The results of a joint survey conducted by VDA and Deloitte show that automotive suppliers are currently in the middle of the transformation but still generate 85 percent of their turnover from ICE (internal combustion engine) technology. – The majority of the companies queried assume that e-mobility will assert itself as the technology standard. – VDA-President Hildegard Müller says: "Companies need support and planning security from the political sector."
The automotive industry faces what is probably the greatest upheaval in its history – the transition from the fossil internal combustion engine to new and more sustainable drive technologies. The transition and public interest are now focused on e-mobility. In a joint survey conducted in the spring pf 2021, Deloitte and the German Association of the Automotive Industry (VDA) investigated the status of the transformation underway at the German automotive suppliers.
The survey results show that the great majority of the suppliers queried are placing their bets on e-mobility as the technology of the future. Over 80 percent assume that this drive technology will assert itself as the technology standard. Moreover, a large portion (over 80 %) of the companies surveyed have already begun the transition to e-mobility. Only 10 percent of the companies interviewed see no reason to transform themselves, saying they are not affected by virtue of their product portfolio. Nonetheless, 88 percent of the companies questioned do not expect e-mobility to completely replace the ICE until 2030 or later. Some of the suppliers surveyed assume that fuel cells (about 30 %) or synthetic fuels (40 %) also have the potential to create an (additional) standard.
Suppliers counting on security
Electrical drive technology is thus clearly at the focus of the activities. The automotive suppliers queried are investing over 30 percent of their R&D expenditures in this technology. However, the contribution of this technology to total turnover, namely 15 percent, is markedly smaller. Some 85 percent of the companies use the profits from traditional ICE technology to build up their expertise in e-mobility at the same time. Only five percent of the suppliers plan – in equal parts – to either consolidate via mergers with other companies or to leave the automotive industry entirely."

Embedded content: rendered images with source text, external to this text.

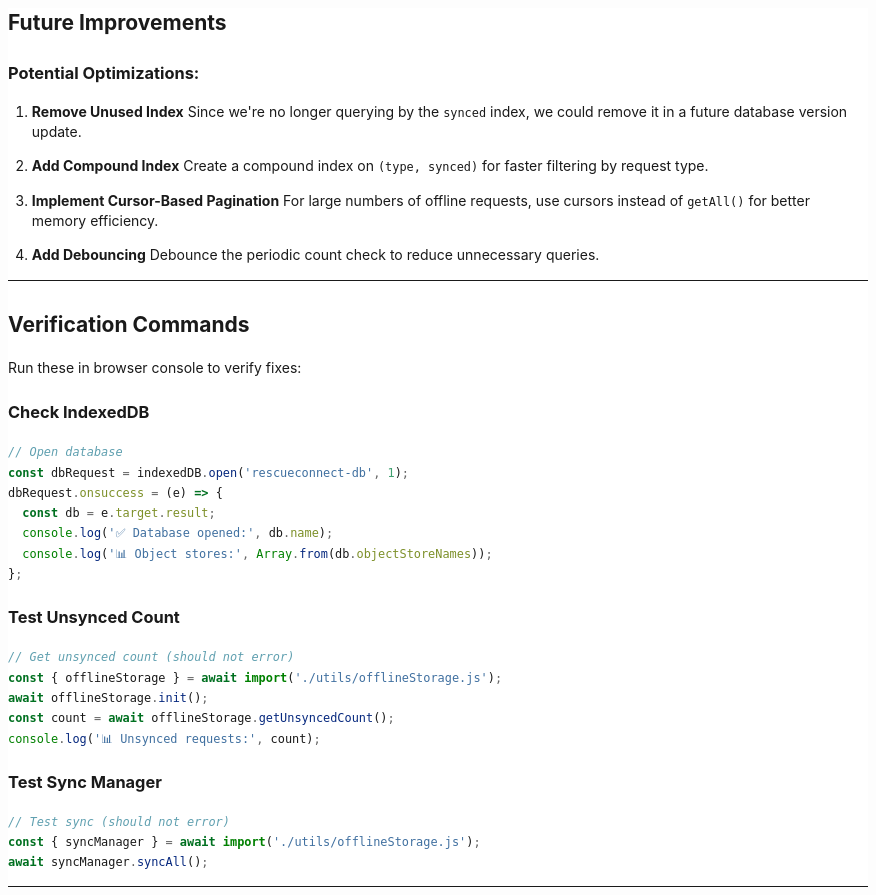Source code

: ## Future Improvements

### Potential Optimizations:

1. **Remove Unused Index**
   Since we're no longer querying by the `synced` index, we could remove it in a future database version update.

2. **Add Compound Index**
   Create a compound index on `(type, synced)` for faster filtering by request type.

3. **Implement Cursor-Based Pagination**
   For large numbers of offline requests, use cursors instead of `getAll()` for better memory efficiency.

4. **Add Debouncing**
   Debounce the periodic count check to reduce unnecessary queries.

---

## Verification Commands

Run these in browser console to verify fixes:

### Check IndexedDB
```javascript
// Open database
const dbRequest = indexedDB.open('rescueconnect-db', 1);
dbRequest.onsuccess = (e) => {
  const db = e.target.result;
  console.log('✅ Database opened:', db.name);
  console.log('📊 Object stores:', Array.from(db.objectStoreNames));
};
```

### Test Unsynced Count
```javascript
// Get unsynced count (should not error)
const { offlineStorage } = await import('./utils/offlineStorage.js');
await offlineStorage.init();
const count = await offlineStorage.getUnsyncedCount();
console.log('📊 Unsynced requests:', count);
```

### Test Sync Manager
```javascript
// Test sync (should not error)
const { syncManager } = await import('./utils/offlineStorage.js');
await syncManager.syncAll();
```

---
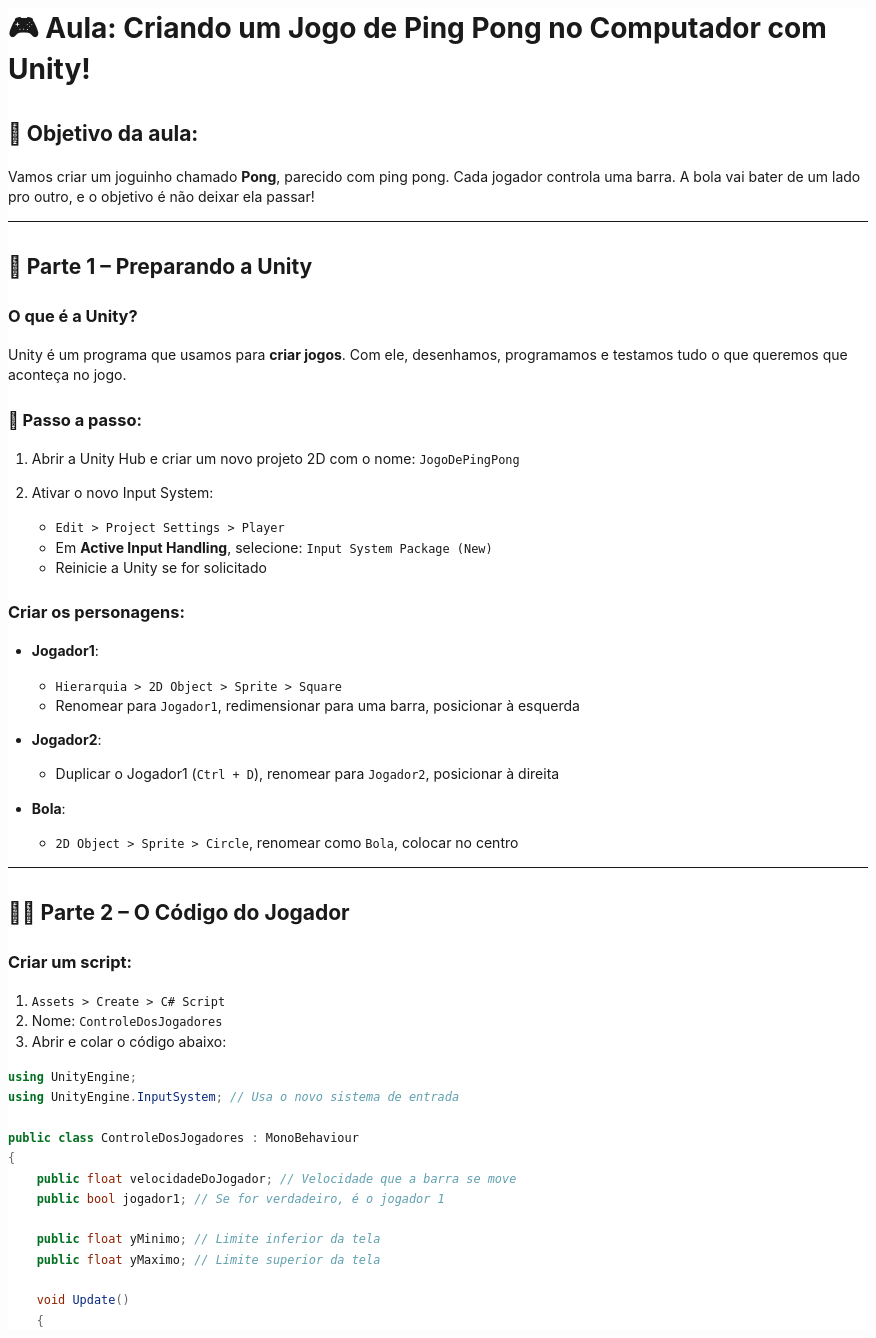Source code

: # 🎮 Aula: Criando um Jogo de Ping Pong no Computador com Unity!

## 🌟 Objetivo da aula:

Vamos criar um joguinho chamado **Pong**, parecido com ping pong. Cada jogador controla uma barra. A bola vai bater de um lado pro outro, e o objetivo é não deixar ela passar!

---

## 📁 Parte 1 – Preparando a Unity

### O que é a Unity?

Unity é um programa que usamos para **criar jogos**. Com ele, desenhamos, programamos e testamos tudo o que queremos que aconteça no jogo.

### 👣 Passo a passo:

1. Abrir a Unity Hub e criar um novo projeto 2D com o nome: `JogoDePingPong`
2. Ativar o novo Input System:

   * `Edit > Project Settings > Player`
   * Em **Active Input Handling**, selecione: `Input System Package (New)`
   * Reinicie a Unity se for solicitado

### Criar os personagens:

* **Jogador1**:

  * `Hierarquia > 2D Object > Sprite > Square`
  * Renomear para `Jogador1`, redimensionar para uma barra, posicionar à esquerda

* **Jogador2**:

  * Duplicar o Jogador1 (`Ctrl + D`), renomear para `Jogador2`, posicionar à direita

* **Bola**:

  * `2D Object > Sprite > Circle`, renomear como `Bola`, colocar no centro

---

## 👩‍💻 Parte 2 – O Código do Jogador

### Criar um script:

1. `Assets > Create > C# Script`
2. Nome: `ControleDosJogadores`
3. Abrir e colar o código abaixo:

```csharp
using UnityEngine;
using UnityEngine.InputSystem; // Usa o novo sistema de entrada

public class ControleDosJogadores : MonoBehaviour
{
    public float velocidadeDoJogador; // Velocidade que a barra se move
    public bool jogador1; // Se for verdadeiro, é o jogador 1

    public float yMinimo; // Limite inferior da tela
    public float yMaximo; // Limite superior da tela

    void Update()
    {
```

"The investment behavior of the automotive suppliers shows they assume sales of e-cars will continue to rise sharply," says Dr. Harald Proff, Partner and Global/DEC/ German Automotive Sector Leader at Deloitte. "Another fact that emerged is that they are placing their bets on a strategy of moderation. A large portion favor a harvest strategy consisting of a controlled slow exit from the market for ICE technologies simultaneous with the establishment of a business area for e-mobility. Only a minority of those queried are pursuing more radical strategies such as an early and rapid market departure."

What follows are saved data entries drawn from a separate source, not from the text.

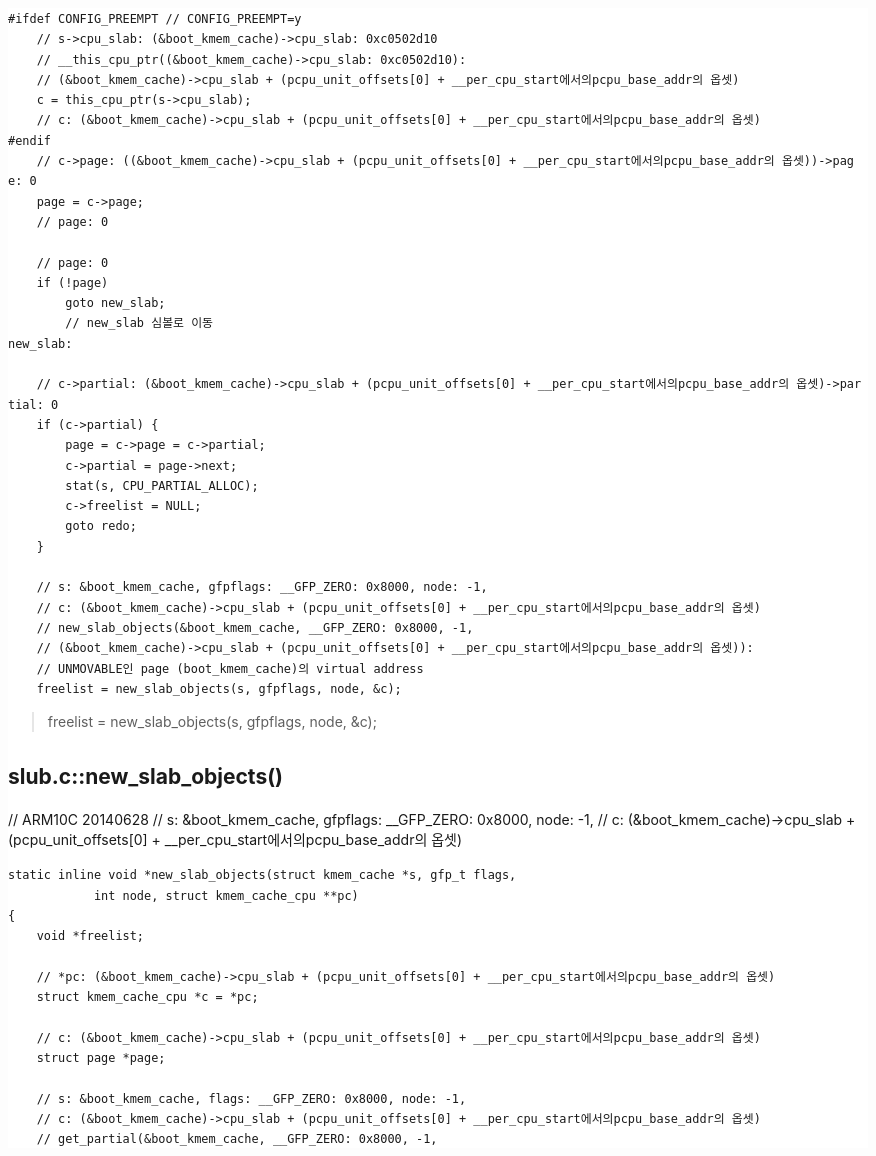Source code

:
 ```
#ifdef CONFIG_PREEMPT // CONFIG_PREEMPT=y
	// s->cpu_slab: (&boot_kmem_cache)->cpu_slab: 0xc0502d10
	// __this_cpu_ptr((&boot_kmem_cache)->cpu_slab: 0xc0502d10):
	// (&boot_kmem_cache)->cpu_slab + (pcpu_unit_offsets[0] + __per_cpu_start에서의pcpu_base_addr의 옵셋)
	c = this_cpu_ptr(s->cpu_slab);
	// c: (&boot_kmem_cache)->cpu_slab + (pcpu_unit_offsets[0] + __per_cpu_start에서의pcpu_base_addr의 옵셋)
#endif
	// c->page: ((&boot_kmem_cache)->cpu_slab + (pcpu_unit_offsets[0] + __per_cpu_start에서의pcpu_base_addr의 옵셋))->page: 0
	page = c->page;
	// page: 0

	// page: 0
	if (!page)
		goto new_slab;
		// new_slab 심볼로 이동
new_slab:

	// c->partial: (&boot_kmem_cache)->cpu_slab + (pcpu_unit_offsets[0] + __per_cpu_start에서의pcpu_base_addr의 옵셋)->partial: 0
	if (c->partial) {
		page = c->page = c->partial;
		c->partial = page->next;
		stat(s, CPU_PARTIAL_ALLOC);
		c->freelist = NULL;
		goto redo;
	}

	// s: &boot_kmem_cache, gfpflags: __GFP_ZERO: 0x8000, node: -1,
	// c: (&boot_kmem_cache)->cpu_slab + (pcpu_unit_offsets[0] + __per_cpu_start에서의pcpu_base_addr의 옵셋)
	// new_slab_objects(&boot_kmem_cache, __GFP_ZERO: 0x8000, -1,
	// (&boot_kmem_cache)->cpu_slab + (pcpu_unit_offsets[0] + __per_cpu_start에서의pcpu_base_addr의 옵셋)):
	// UNMOVABLE인 page (boot_kmem_cache)의 virtual address
	freelist = new_slab_objects(s, gfpflags, node, &c);
```
>	freelist = new_slab_objects(s, gfpflags, node, &c);

## slub.c::new_slab_objects()
// ARM10C 20140628
// s: &boot_kmem_cache, gfpflags: __GFP_ZERO: 0x8000, node: -1,
// c: (&boot_kmem_cache)->cpu_slab + (pcpu_unit_offsets[0] + __per_cpu_start에서의pcpu_base_addr의 옵셋)
```
static inline void *new_slab_objects(struct kmem_cache *s, gfp_t flags,
			int node, struct kmem_cache_cpu **pc)
{
	void *freelist;
	
	// *pc: (&boot_kmem_cache)->cpu_slab + (pcpu_unit_offsets[0] + __per_cpu_start에서의pcpu_base_addr의 옵셋)
	struct kmem_cache_cpu *c = *pc;
	
	// c: (&boot_kmem_cache)->cpu_slab + (pcpu_unit_offsets[0] + __per_cpu_start에서의pcpu_base_addr의 옵셋)
	struct page *page;

	// s: &boot_kmem_cache, flags: __GFP_ZERO: 0x8000, node: -1,
	// c: (&boot_kmem_cache)->cpu_slab + (pcpu_unit_offsets[0] + __per_cpu_start에서의pcpu_base_addr의 옵셋)
	// get_partial(&boot_kmem_cache, __GFP_ZERO: 0x8000, -1,
```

COVID-19 pandemic speeds up the transformation
Deloitte and VDA have also examined the question of which phase of the transformation the automotive suppliers currently find themselves in. The result: the majority has already covered 50 % of the distance to the era of electric powertrains. About 65 percent find themselves at steps 3 – 5 of the 7-step transformation scale. Only five percent of the suppliers queried are about to make the leap to a business model based solely on e-mobility. The COVID-19 pandemic has tended to speed up – rather than slow down – the transformation process. More than two-thirds of those queried, for example, stated that they perceived the pandemic as an accelerator of the transformation. Only 13 percent said the pandemic had slowed down the transformation at their company, presumably because the funds for the necessary investments were no longer available.
More political support desired
When asked to name the greatest barriers to rapid transformation, the suppliers cited a lack of reliable political support and an absence of planning security as the most important factors. Other factors mentioned were rising requirements for sustainability, the slower expansion of the renewable energy sector, and the shortage of specialized employees.
Finally, the automotive suppliers were asked to state which business policy measures they found especially helpful. What they needed most from the political sector, they replied, were lower taxes and energy costs, less bureaucracy, faster expansion of the charging infrastructure, and more flexibility in the employment market.
VDA President Hildegard Müller believes the automotive suppliers are on a good path. "The companies are forging ahead with the transformation," she says. "However, this brings large investments and great challenges with it, especially in the sector of automotive suppliers, which is dominated by SMEs. Many companies are now investing much more than they can currently earn; these companies need the right support and planning security. For a successful and sustainable transformation, other political and economic framework conditions are decisive; it is now up to the political sector to establish a charging infrastructure, expand renewable energies, reduce bureaucracy, train specialized employees, and create comprehensible and workable conditions for sustainability."
Deloitte and VDA conducted this transformation survey online in the spring of 2021. A total of 83 companies in the VDA Manufacturer Group III (automotive suppliers – parts and accessories) took part. The companies were allowed to skip any questions that were not relevant for their business. The percentages quoted are based on the number of answers given in each case (case number). Multiple answers were possible for several questions.